Ben eyes civilisation. Sadly it only lasted for a couple of hours. The wind died away and it came over grey. After a long time of trying to sail through variable wind we finally gave up and started the engine. Chug, chug, chug.

 

 

 

 

 

 

 

 

 

 

Next stop was Oban. We were quite excited about Oban - showers, laundrette, big food shops. The marina itself is located on an island (the island of Kerrerar) about half a mile across the bay from Oban. It was small, friendly, had good clean showers, a lounge with comfy sofas and offered a free ferry service to town. We had been thinking 'fish and chips' for dinner from a proper chip shop but the marina had an outdoor (under canopy) seafood restaurant. On the menu were muscles, scallops and oysters. That was it then; toilet, shower, shave, clean clothes and seafood - all in that order.

 

Father and son - in chip shop clothes.Alas, it was Wednesday.
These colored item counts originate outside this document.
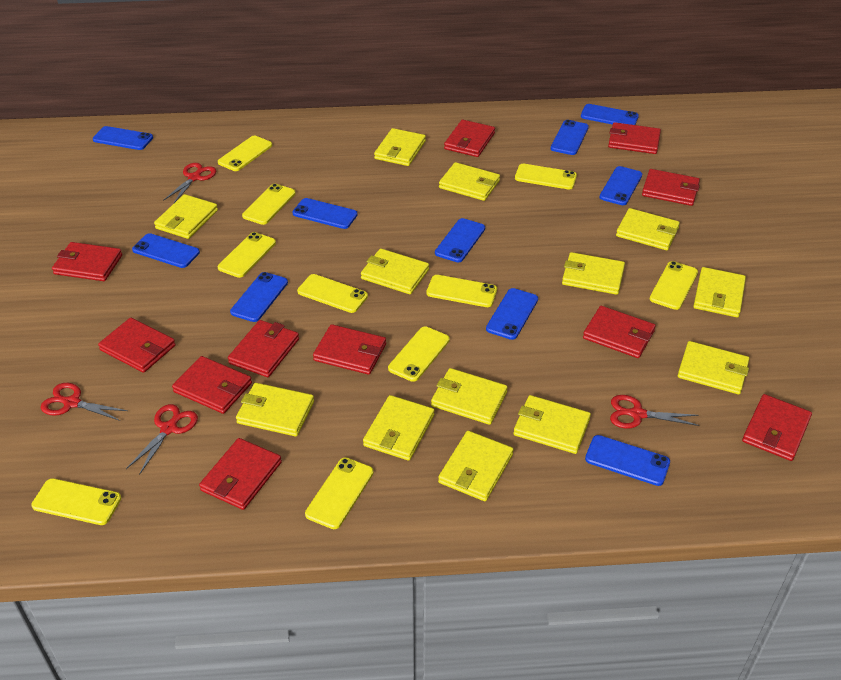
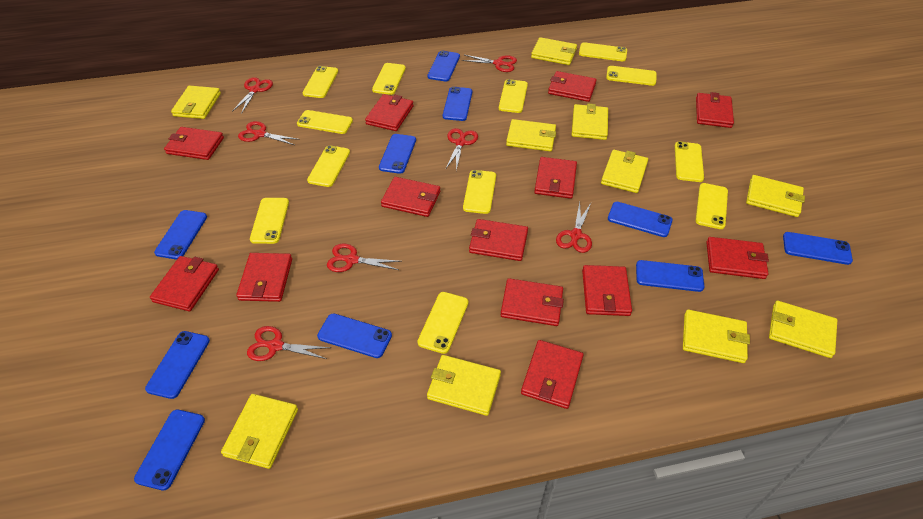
red scissors: [40,383,128,421] [126,404,198,475] [163,163,216,204] [610,395,699,429] = 4 -> [232,77,273,114] [238,121,300,145] [247,326,331,361] [327,243,402,272] [446,128,478,171] [462,55,517,72] [556,202,592,253] = 7
red wallet: [52,242,122,281] [98,318,176,373] [172,356,252,414] [199,438,282,510] [228,320,299,377] [313,324,386,375] [444,120,495,157] [583,306,656,358] [608,122,661,154] [642,169,700,206] [742,394,812,461] = 11 -> [150,256,219,311] [164,127,224,160] [236,253,292,302] [365,94,414,131] [381,177,440,217] [469,219,528,261] [501,278,564,326] [521,340,583,409] [534,157,577,199] [548,71,597,102] [582,265,632,316] [696,92,734,128] [706,237,769,279] = 13
yellow phone: [31,478,121,525] [218,136,272,171] [218,232,276,278] [242,184,296,225] [297,274,368,313] [305,457,374,529] [388,326,450,382] [426,275,497,307] [515,164,577,189] [650,261,698,310] = 10 -> [250,198,289,244] [297,110,353,134] [303,66,338,98] [307,145,350,187] [372,63,406,95] [417,292,468,354] [463,170,496,214] [499,79,528,113] [579,42,627,61] [606,66,657,86] [675,141,704,182] [696,183,728,229] = 12
yellow wallet: [154,194,218,239] [236,383,314,436] [361,248,429,294] [363,395,434,461] [374,128,426,166] [431,368,508,425] [438,431,514,501] [439,162,500,201] [514,395,591,454] [562,252,625,295] [616,208,680,250] [678,341,749,394] [693,267,746,317] = 13 -> [171,86,221,119] [221,394,298,469] [427,355,501,416] [506,119,556,152] [531,37,577,65] [572,103,608,140] [601,150,648,193] [683,309,750,363] [746,175,805,217] [769,301,837,358] = 10

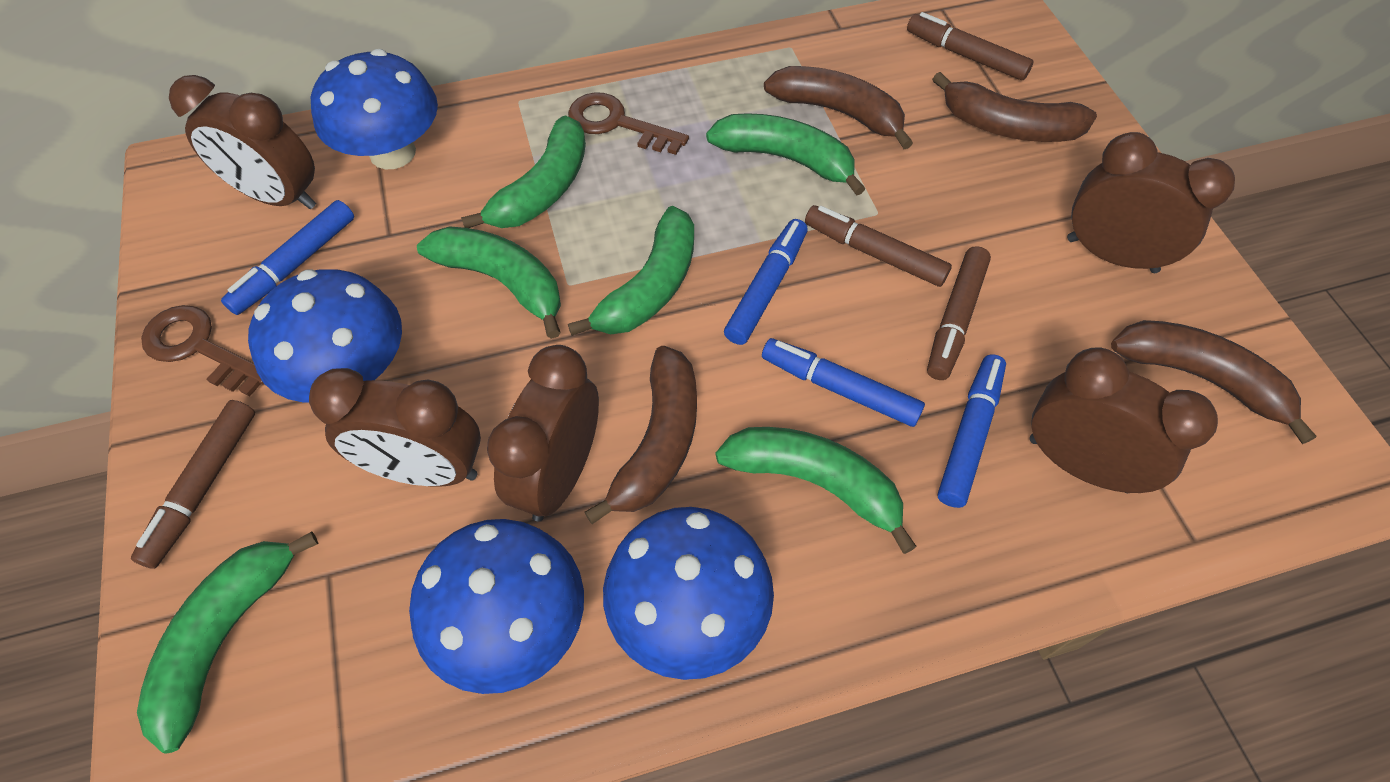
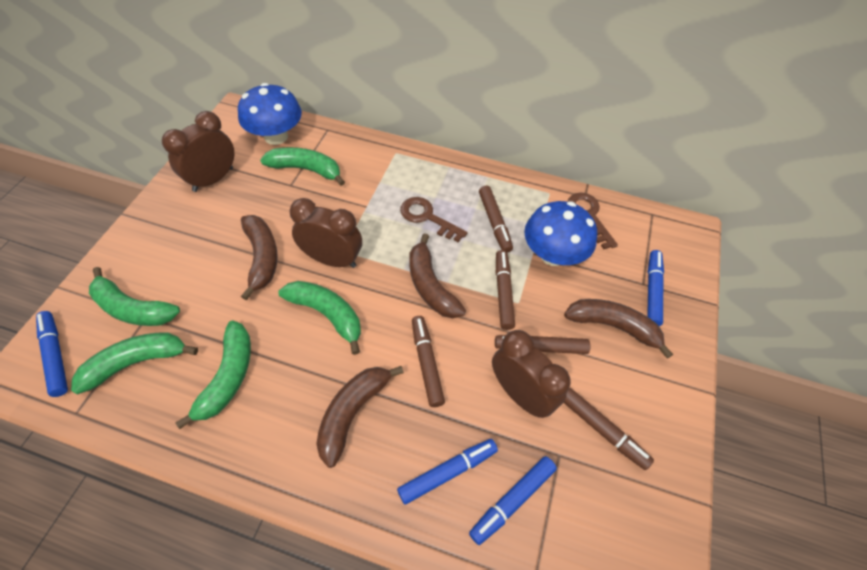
blue mushroom: [248,269,402,403] [311,49,438,169] [409,519,584,694] [603,507,774,680] = 4 -> [238,83,302,145] [524,201,597,266] = 2
brown clock: [169,75,316,209] [309,368,481,487] [487,345,599,521] [1030,347,1218,493] [1067,132,1235,273] = 5 -> [162,111,234,192] [290,198,362,268] [492,330,571,418] = 3
brown marker: [131,400,255,569] [805,205,952,287] [907,12,1034,80] [927,246,991,380] = 4 -> [412,316,445,407] [479,186,513,253] [495,335,590,354] [496,250,515,330] [564,388,654,470] = 5
green banana: [137,531,319,754] [417,226,561,339] [461,115,586,228] [568,206,694,336] [706,113,865,196] [716,427,917,554] = 6 -> [71,333,198,394] [89,267,180,326] [175,321,251,429] [260,147,345,186] [278,281,361,355] = 5

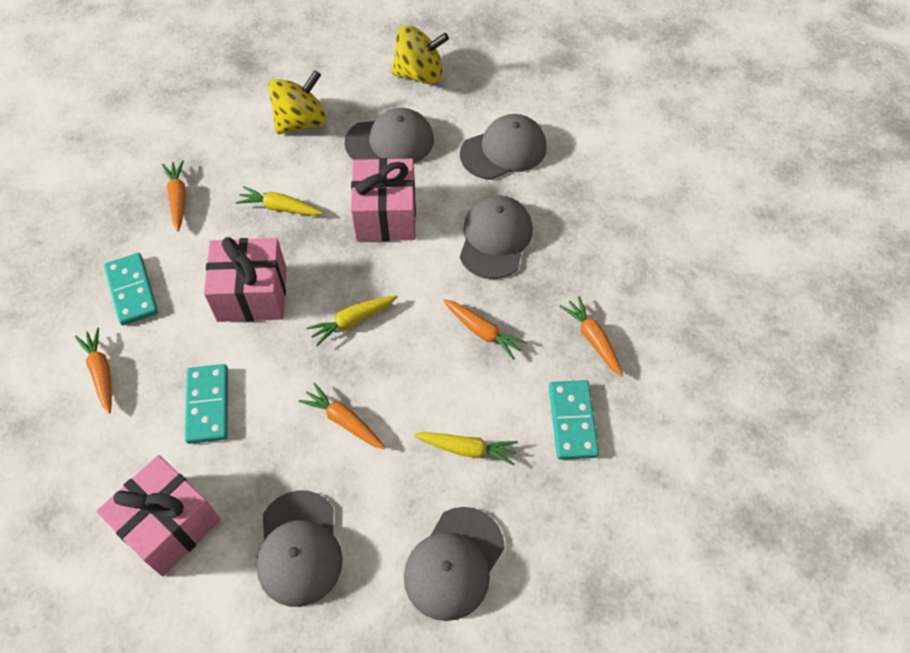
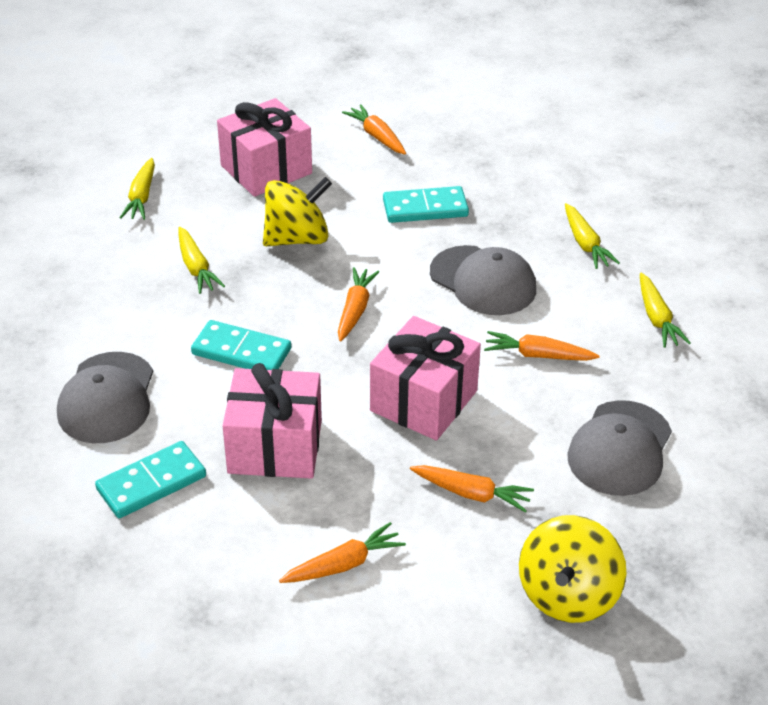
grey cap: [256,490,343,607] [345,108,434,163] [404,507,505,621] [460,114,547,180] [460,195,533,279] = 5 -> [57,352,153,443] [430,245,536,315] [567,400,672,496] = 3
yellow carrot: [236,186,323,216] [306,295,398,346] [414,432,518,466] = 3 -> [119,158,155,220] [178,227,225,294] [565,203,620,269] [640,273,691,348] = 4

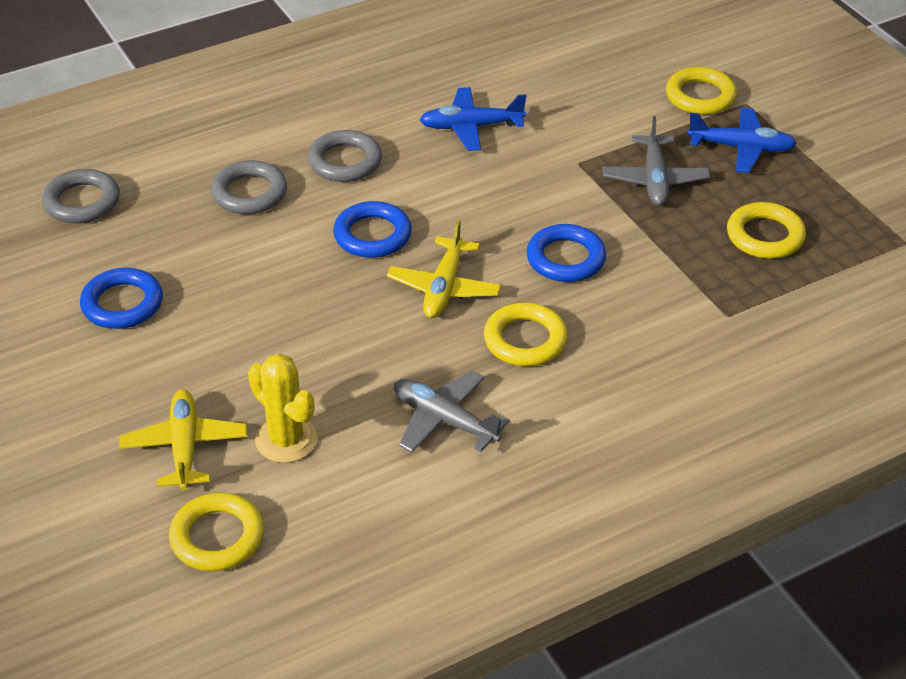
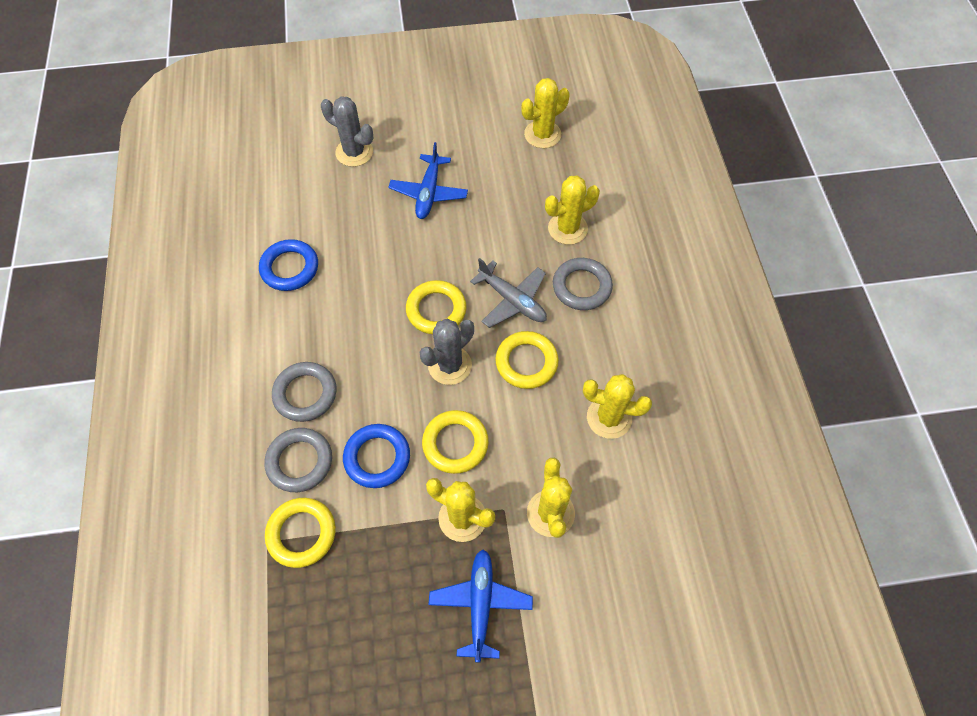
blue ring: [80,268,163,329] [333,201,412,258] [527,224,606,282] = 3 -> [259,239,318,291] [343,424,410,488] = 2
grey cactus: none = 0 -> [321,96,373,167] [420,319,474,385] = 2
grey plane: [394,370,510,452] [603,116,710,206] = 2 -> [470,258,547,328] = 1
yellow cactus: [248,353,317,463] = 1 -> [426,478,495,542] [521,78,570,148] [527,458,575,538] [545,176,600,245] [583,374,652,439] = 5
yellow plane: [119,389,247,491] [387,219,501,318] = 2 -> none = 0

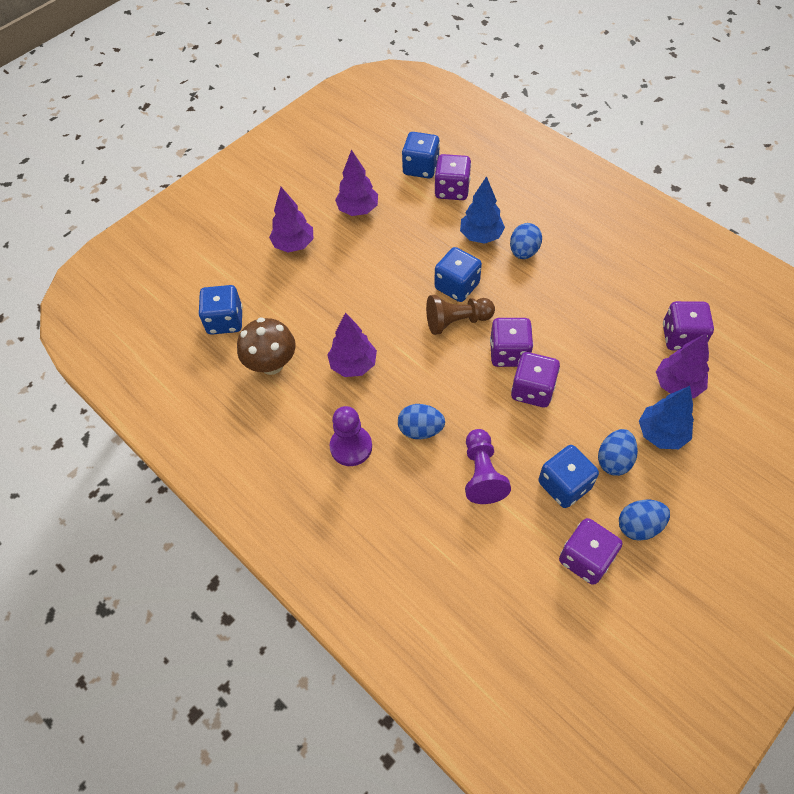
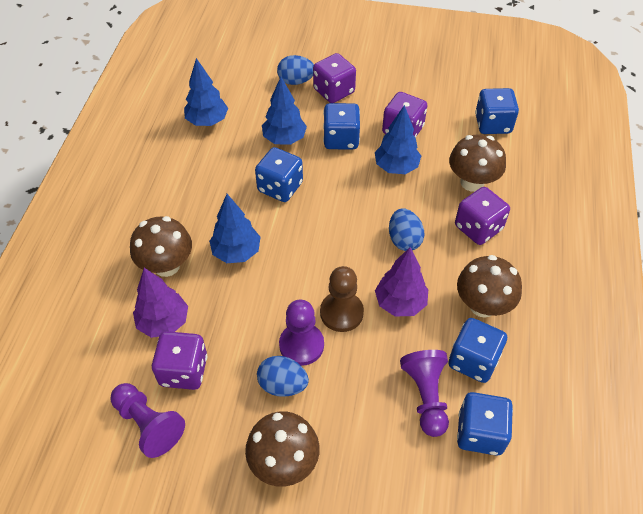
blue dice: [198,285,243,335] [402,132,440,179] [435,247,482,302] [538,445,599,508] = 4 -> [255,147,303,202] [323,103,360,149] [448,318,507,383] [457,392,513,456] [475,88,519,134] = 5
blue egg: [398,404,445,439] [510,223,542,259] [598,429,638,476] [619,500,670,541] = 4 -> [257,356,309,397] [277,55,314,85] [389,208,424,251] = 3
blue tree: [460,176,505,244] [639,386,694,449] = 2 -> [184,58,228,126] [209,194,261,263] [262,77,307,145] [375,105,421,174] = 4
brown mushroom: [237,317,296,375] = 1 -> [130,216,192,277] [245,411,320,487] [449,134,506,192] [457,255,522,318] = 4
purple dice: [434,154,471,200] [490,318,533,367] [511,352,560,407] [559,518,622,585] [663,301,714,350] = 5 -> [152,331,207,390] [313,53,356,103] [382,92,428,138] [455,187,510,245] = 4
purple pawn: [329,406,372,466] [465,429,511,504] = 2 -> [110,383,185,458] [279,300,324,366] [400,350,449,437] = 3
purple tree: [269,187,313,253] [327,313,377,377] [335,149,378,216] [656,333,709,398] = 4 -> [133,268,188,338] [375,247,428,316] = 2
Although the restaurant was open it only served seafood on Thursdays, Fridays, Saturdays and Sundays. This was pretty odd since it was after all a seafood restaurant. We had to make do with a panini, sitting outside wearing all our warm clothes since by now it was windy, damp and cold. The panini was very nice but we were still feeling a little underfed and so caught the ferry to Oban to see what it could offer.

 

Not a lot in the way of chippies or restaurants it seemed. On our walk through the streets we deviated away from the main town and up a steep hill. Nothing here either but we did pass a hotel - The Albion Hotel. In we popped to see if we could possibly order a starter and a dessert. Despite our appearance (chip shop clothes) the manager thoroughly welcomed us and led us through to the dining area - a warm and bright conservatory with a splendid view. The tables were better dressed than us - starched linen and crystal glasses - the menu exciting and the wine list positively refreshing. Not expecting any of this we took the opportunity to relieve them of two of their finer bottles from the cellar. The starter was so good that instead of ordering dessert Ben and I had the Chateaubriand; bleu. It was heavenly. The service had been friendly, expert and unintrusive. We chatted to the manager for a while and learnt that he and his staff were all Austrian. I asked him why there were no Austrian wines on the list and he said regrettably he had been unable to find a suitable supplier. I was able to give him the address of one supplier who may be able to help but if you know of any, the manager at the Albion Hotel would be very interested to hear from you.

 

We caught the last ferry home to the marina in good spirits. Our laundry had finished washing but now needed drying. Ben grabbed the whiskey and glasses from the boat and the three of us sank into the lounge sofas while the dryers hummed softly in the room next door. It was a bit too soporific, before I knew it Ben (and/or Keith) was shaking me awake and telling me it was time for the boat and bed. Ahh.

 

 

Thursday 29 June 2006

Oban Yachts Marina - small and friendly.We spent today provisioning the boat with lots of goodies in anticipation that Oban would be the last place (before Stornoway or possibly Ullapool) in which we could pick up more than just the basic items. We found a good delicatessen and, among other things, were able to get such delicacies as squid ink (for risotto) and Gjetost cheese! We loaded up with all we could possibly carry but will still have to do another trip tomorrow morning.

 

All day we had been looking forward to a starter of scallops and a main dish of muscles from the marina restaurant. As our eyes ran down the menu their was a distinct lack of muscles - "I'm afraid we won't have any muscles until tomorrow - Friday is muscle day". What!? No muscles? That meant no main course. We partially satisfied ourselves with a couple of oysters each and a plate of scallops. They were delicious and some of the largest scallops I had ever seen but we were still hungry - lucky we had been to the delicatessen today! Back on the boat the table was soon covered in a large selection of meats, cheeses and olives. Ahh.